A study in 2001 tested the difference in growth in bean and impatiens plants when exposed to pure tones versus white noise (also a broadband noise), finding that plant growth was higher when the plants were exposed to pure tones instead of white noise [
30]. It is therefore possible that
P. sativum is sensitive to a particular frequency or frequencies, and that this is why we see a trend, but not enough to be statistically significant in all of the developmental characteristics that we measured. Because the effect of sound vibrations on plants can be frequency- and amplitude-dependent [
25], not all plant species’ development could be affected by windmill-induced vibrations in the same way, possibly altering competition rates between plant species. Although this would not necessarily be a problem for cultivated fields with monocultures, it could have consequences for natural plant communities, where interspecific competition is an important determinant of the structure and the dynamics of plant communities [
31]. Furthermore, investment in plant growth might come at the expense of plant defense activation, which is imperative for plant survival [
32], since plants count on a limited pool of resources that can be used for growth or for defense [
33,
34,
35]. Our results highlight the susceptibility of plants to vibratory noise. Future studies are needed to understand the sensitivity of plants to vibrations of various frequencies, as well as whether different developmental stages are affected differently by the different frequencies.
Vibrations are not only important for plants’ developmental processes, they can also be important for plant–animal interactions. For instance,
Arabidopsis thaliana increases its anti-herbivory defenses when stimulated with its herbivores’ chewing vibrations [
11], and
Oenothera drummondii increases its nectar sugar concentration when exposed to the buzzing vibrations of its pollinators [
13]. Plants that are constantly exposed to vibrational noise, like plants in a windmill field, could have a harder time detecting the chewing vibrations of their herbivores, making them more vulnerable to higher herbivory intensity. In our study we also tested whether vibrational noise affected herbivory by
Spodoptera exigua, a generalist caterpillar. We did not find any evidence that vibrational noise affected herbivory directly or indirectly (see our methods for the difference between direct and indirect exposure). Our results suggest that the stimulus to which we exposed our plants might not have elicited a chemical anti-herbivory response in the plants, such as shown by [
11]. However, in our experimental setup, we used caterpillar delta weight as a proxy for herbivory intensity, which might not be the most accurate measurement of effects on herbivory, since fluctuations in weight might also be related to the individual moving activity patterns of the caterpillars. Therefore, future studies should consider using the percentage of leaf consumed instead of caterpillar weight.

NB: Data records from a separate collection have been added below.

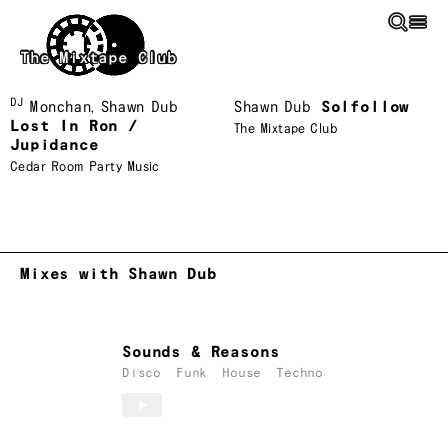
Skip to main content
The Mixtape Club
DJ
Monchan
,
Shawn Dub
Shawn Dub
Solfollow
Lost In Ron /
The Mixtape Club
Jupidance
Cedar Room Party Music
Mixes with Shawn Dub
Sounds & Reasons
Disco
Funk
House
Techno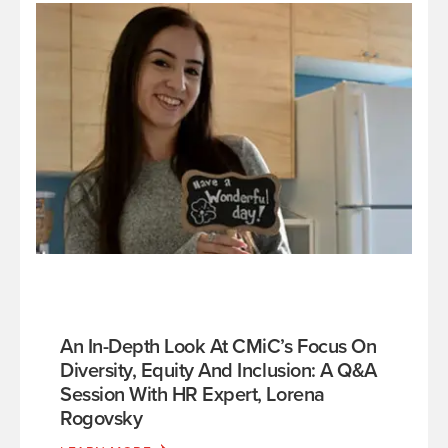
An In-Depth Look At CMiC’s Focus On
Diversity, Equity And Inclusion: A Q&A
Session With HR Expert, Lorena
Rogovsky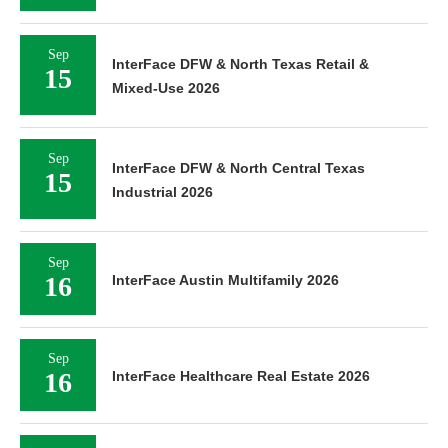
Sep
InterFace DFW & North Texas Retail &
15
Mixed-Use 2026
Sep
InterFace DFW & North Central Texas
15
Industrial 2026
Sep
16
InterFace Austin Multifamily 2026
Sep
16
InterFace Healthcare Real Estate 2026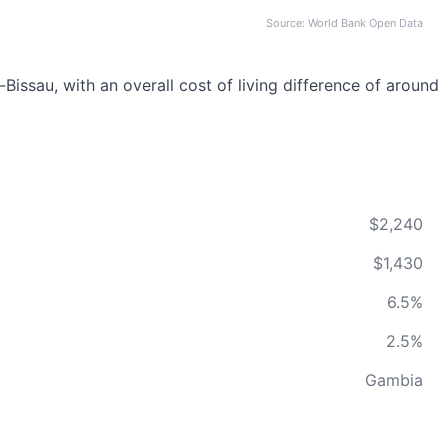
Source: World Bank Open Data
issau, with an overall cost of living difference of around
$2,240
$1,430
6.5%
2.5%
Gambia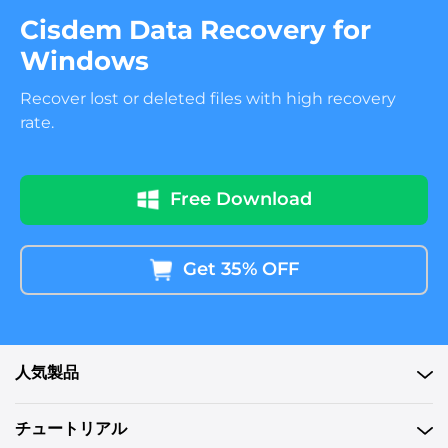
Cisdem Data Recovery for
Windows
Recover lost or deleted files with high recovery
rate.
Free Download
Get 35% OFF
人気製品
チュートリアル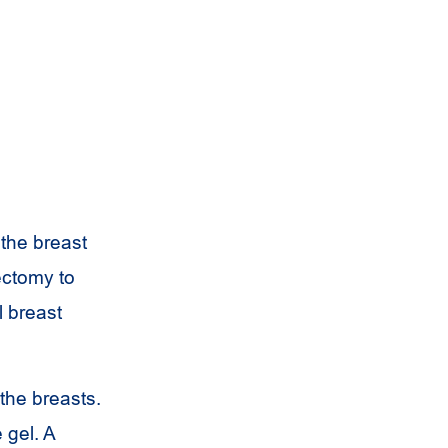
 the breast
ectomy to
l breast
the breasts.
 gel. A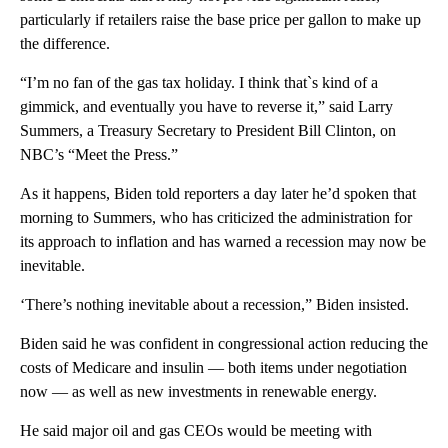
particularly if retailers raise the base price per gallon to make up
the difference.
“I’m no fan of the gas tax holiday. I think that`s kind of a
gimmick, and eventually you have to reverse it,” said Larry
Summers, a Treasury Secretary to President Bill Clinton, on
NBC’s “Meet the Press.”
As it happens, Biden told reporters a day later he’d spoken that
morning to Summers, who has criticized the administration for
its approach to inflation and has warned a recession may now be
inevitable.
‘There’s nothing inevitable about a recession,” Biden insisted.
Biden said he was confident in congressional action reducing the
costs of Medicare and insulin — both items under negotiation
now — as well as new investments in renewable energy.
He said major oil and gas CEOs would be meeting with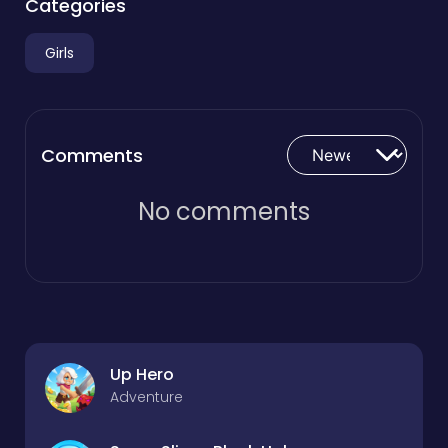
Categories
Girls
Comments
No comments
Up Hero
Adventure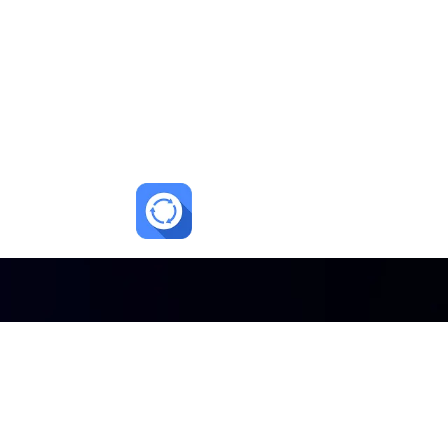
lments.
 enrollments.
+10–20%
ow up
Higher tour to enrollment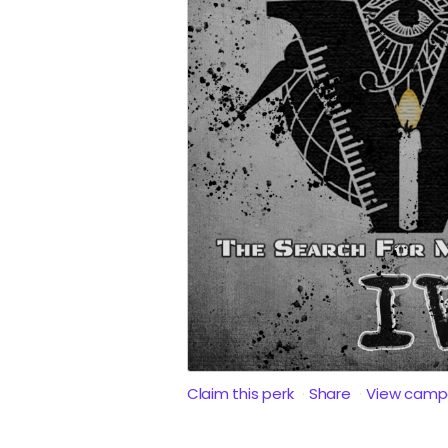
Claim this perk
Share
View camp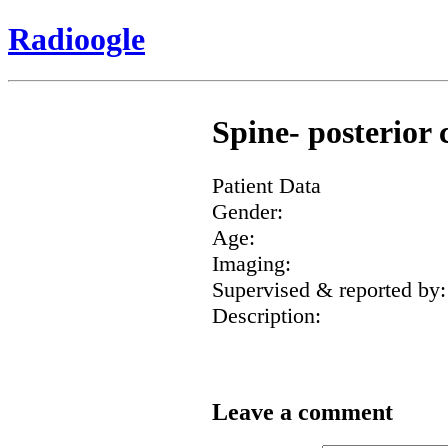
Radioogle
Spine- posterior 
Patient Data
Gender:
Age:
Imaging:
Supervised & reported by:
Description:
Leave a comment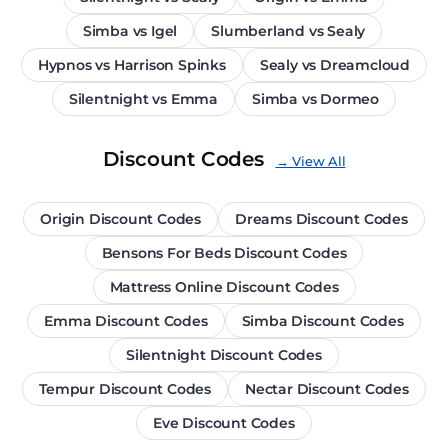
Simba vs Igel
Slumberland vs Sealy
Hypnos vs Harrison Spinks
Sealy vs Dreamcloud
Silentnight vs Emma
Simba vs Dormeo
Discount Codes
→ View All
Origin Discount Codes
Dreams Discount Codes
Bensons For Beds Discount Codes
Mattress Online Discount Codes
Emma Discount Codes
Simba Discount Codes
Silentnight Discount Codes
Tempur Discount Codes
Nectar Discount Codes
Eve Discount Codes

In a fast-changing world transitioning to renewable energy, it is important to investigate how vibrational noise induced by wind energy turbines might affect plant development and plant–insect interactions. In spite of our small sample size and methodological constraints, we believe that this study provides a first step towards understanding how plants respond to a relevant noise source. Finally, the positive effects on plant growth reported in this study may offset some of the potentially negative effects that we observed at the field sites from which we obtained the seismic noise recordings. At those organic crop fields, we observed that earthworm abundances decrease with increasing seismic noise levels [
17]. As earthworms are well-known ecosystem engineers influencing soil functioning, a negative effect on their populations may reverberate into reduced crop performances. Future studies should combine both direct and indirect effects on plants, animals, and perhaps even micro-organisms to obtain a better understanding of the impact of seismic noise on soil organisms.